Attorney Samantha Skenandore (Ho-Chunk Nation) of Quarles and Brady LLP told Tribal Business News that the decision reinforces the foundation of tribal sovereignty: tribal membership. “One of the pillars of sovereignty is to make laws and be governed by them,” Skenandore said. “And that doesn’t apply when your children are governed outside of the tribe. This [decision] means that tribes get to decide who their membership is based on whatever they decide, and they get to exercise their sovereignty.”
For Skenandore, the ruling is also deeply personal. Twenty years ago, ICWA protections allowed her tribe to place three teenage girls with her as a foster mother after they had been in 10 different foster homes. She re-introduced the girls to the Ho-Chunk tribe and their culture. Today, she has seven grandchildren through her foster daughters.
“We often talk about how thankful we are that we got to be together, and all three of them have said, ‘I think we would have died by suicide had we not been placed with you," Skenandore said.
“I feel relieved, on a personal level, I am so relieved that sovereignty, at least for now, is upheld. This is a huge breath of fresh air.”
Under ICWA, caseworkers in state foster care systems are required to make “active efforts” to keep Native children with their biological family or within their respective tribe if they are enrolled or acknowledged. If a child cannot be placed within the family, caseworkers must give preference to placing recognized Native children in other homes identified as Native American or American Indian. These preferences recognize tribal sovereignty and defer to its authority, without requiring a child to be placed in a Native home.
Congress passed ICWA on November 8, 1978, in response to the widespread and abusive practice of removing American Indian children from their homes and placing them with non-Native white families through adoption or foster care. The law was intended to protect the best interests of Indian children and promote the stability and security of Indian families.

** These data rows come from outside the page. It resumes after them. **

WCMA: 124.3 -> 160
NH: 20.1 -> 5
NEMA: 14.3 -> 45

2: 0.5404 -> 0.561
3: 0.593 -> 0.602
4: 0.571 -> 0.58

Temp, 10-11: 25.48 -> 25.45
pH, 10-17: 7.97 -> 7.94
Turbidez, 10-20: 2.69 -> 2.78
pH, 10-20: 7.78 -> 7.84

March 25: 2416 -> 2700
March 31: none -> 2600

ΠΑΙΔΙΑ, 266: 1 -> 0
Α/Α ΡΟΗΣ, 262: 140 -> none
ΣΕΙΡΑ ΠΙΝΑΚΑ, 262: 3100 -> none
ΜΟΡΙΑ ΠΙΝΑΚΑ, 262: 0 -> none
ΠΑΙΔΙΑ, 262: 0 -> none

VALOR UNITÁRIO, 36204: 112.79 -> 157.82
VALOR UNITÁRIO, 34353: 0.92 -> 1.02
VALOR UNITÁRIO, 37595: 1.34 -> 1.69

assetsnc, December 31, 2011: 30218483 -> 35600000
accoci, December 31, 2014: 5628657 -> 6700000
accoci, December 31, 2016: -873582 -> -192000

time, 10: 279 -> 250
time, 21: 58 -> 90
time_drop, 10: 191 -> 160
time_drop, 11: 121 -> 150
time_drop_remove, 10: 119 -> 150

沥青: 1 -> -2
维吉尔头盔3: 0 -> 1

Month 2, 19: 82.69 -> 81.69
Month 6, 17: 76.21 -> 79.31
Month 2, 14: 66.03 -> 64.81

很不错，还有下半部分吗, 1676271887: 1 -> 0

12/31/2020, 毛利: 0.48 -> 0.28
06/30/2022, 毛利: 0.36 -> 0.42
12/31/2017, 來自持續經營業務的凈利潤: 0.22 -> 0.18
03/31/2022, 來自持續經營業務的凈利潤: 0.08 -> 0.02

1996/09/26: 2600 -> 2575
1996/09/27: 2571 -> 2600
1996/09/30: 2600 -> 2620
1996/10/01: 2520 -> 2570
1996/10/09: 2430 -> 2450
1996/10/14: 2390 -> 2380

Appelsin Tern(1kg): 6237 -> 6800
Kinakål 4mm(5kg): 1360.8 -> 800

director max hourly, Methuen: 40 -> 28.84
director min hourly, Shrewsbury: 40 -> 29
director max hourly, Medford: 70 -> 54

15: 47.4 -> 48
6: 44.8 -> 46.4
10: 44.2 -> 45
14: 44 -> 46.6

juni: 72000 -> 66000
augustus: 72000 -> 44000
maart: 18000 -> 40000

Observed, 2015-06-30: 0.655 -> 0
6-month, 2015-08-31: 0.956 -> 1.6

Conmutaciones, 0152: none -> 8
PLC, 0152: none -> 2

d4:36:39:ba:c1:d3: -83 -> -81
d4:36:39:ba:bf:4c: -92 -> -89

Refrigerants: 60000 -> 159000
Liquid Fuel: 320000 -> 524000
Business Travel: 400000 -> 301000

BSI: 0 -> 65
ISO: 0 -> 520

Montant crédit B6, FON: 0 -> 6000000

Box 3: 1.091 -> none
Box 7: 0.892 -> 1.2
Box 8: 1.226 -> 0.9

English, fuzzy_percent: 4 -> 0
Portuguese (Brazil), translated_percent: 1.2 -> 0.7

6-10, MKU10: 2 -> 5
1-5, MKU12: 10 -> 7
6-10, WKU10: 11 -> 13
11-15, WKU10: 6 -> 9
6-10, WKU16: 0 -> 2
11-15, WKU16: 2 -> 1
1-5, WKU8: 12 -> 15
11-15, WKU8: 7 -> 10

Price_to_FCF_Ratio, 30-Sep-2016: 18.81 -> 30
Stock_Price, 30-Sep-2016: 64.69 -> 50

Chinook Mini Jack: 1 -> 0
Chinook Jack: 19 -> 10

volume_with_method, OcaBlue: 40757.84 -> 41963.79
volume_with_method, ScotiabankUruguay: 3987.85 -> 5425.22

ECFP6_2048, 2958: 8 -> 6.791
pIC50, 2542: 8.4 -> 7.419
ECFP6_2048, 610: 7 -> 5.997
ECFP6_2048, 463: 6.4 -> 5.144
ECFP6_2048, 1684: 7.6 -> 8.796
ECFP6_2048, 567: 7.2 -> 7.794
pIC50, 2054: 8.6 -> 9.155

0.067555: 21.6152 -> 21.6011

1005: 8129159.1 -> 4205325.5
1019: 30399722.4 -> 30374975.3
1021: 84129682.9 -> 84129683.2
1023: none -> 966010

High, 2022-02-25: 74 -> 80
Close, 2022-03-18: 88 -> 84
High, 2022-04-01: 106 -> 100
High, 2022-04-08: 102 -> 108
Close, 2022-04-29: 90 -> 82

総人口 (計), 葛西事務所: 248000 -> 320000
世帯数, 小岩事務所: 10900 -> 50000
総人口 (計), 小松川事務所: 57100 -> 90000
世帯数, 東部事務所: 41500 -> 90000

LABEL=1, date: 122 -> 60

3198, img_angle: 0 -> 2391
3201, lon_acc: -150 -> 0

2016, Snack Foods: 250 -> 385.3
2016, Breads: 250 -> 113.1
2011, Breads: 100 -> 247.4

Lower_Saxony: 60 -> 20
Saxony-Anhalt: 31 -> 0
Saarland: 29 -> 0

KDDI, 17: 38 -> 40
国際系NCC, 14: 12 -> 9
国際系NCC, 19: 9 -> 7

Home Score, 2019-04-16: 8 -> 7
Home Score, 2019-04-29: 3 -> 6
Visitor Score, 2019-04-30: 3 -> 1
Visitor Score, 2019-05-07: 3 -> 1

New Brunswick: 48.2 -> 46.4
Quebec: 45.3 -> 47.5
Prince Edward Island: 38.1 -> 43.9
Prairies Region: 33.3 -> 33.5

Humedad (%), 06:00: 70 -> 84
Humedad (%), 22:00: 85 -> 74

Opponents of ICWA have argued that the law discriminates on the basis of race and prioritizes the interests of tribes over the needs of Native children.
The Haaland v. Brackeen lawsuit was initiated in 2018 by the state of Texas and three non-Native couples who sought to adopt or foster three Native children. A federal district court in Texas ruled that ICWA was unconstitutional. This decision was appealed to the Fifth Circuit, where a three-judge panel reversed the lower court's ruling and affirmed ICWA's constitutionality. The full Fifth Circuit then conducted an en banc review in November 2019. While this review upheld Congress's authority to enact ICWA, it also found some sections of the law to be unconstitutional. In September 2021, both sides of the litigation requested that the Supreme Court review the Fifth Circuit's decision, and the Court granted the petitions in February 2022. Oral arguments were heard in November 2022.
The case garnered widespread support for tribal nations. A total of 21 briefs were filed in support of ICWA, representing nearly 500 tribes, over 60 Native organizations, 23 states and the District of Columbia, 87 members of Congress, more than 30 Indian law professors, and 27 child welfare and adoption organizations, among others. Additionally, in recent months, some states have passed their own ICWA laws to provide additional benefits without altering or removing the federal law's application.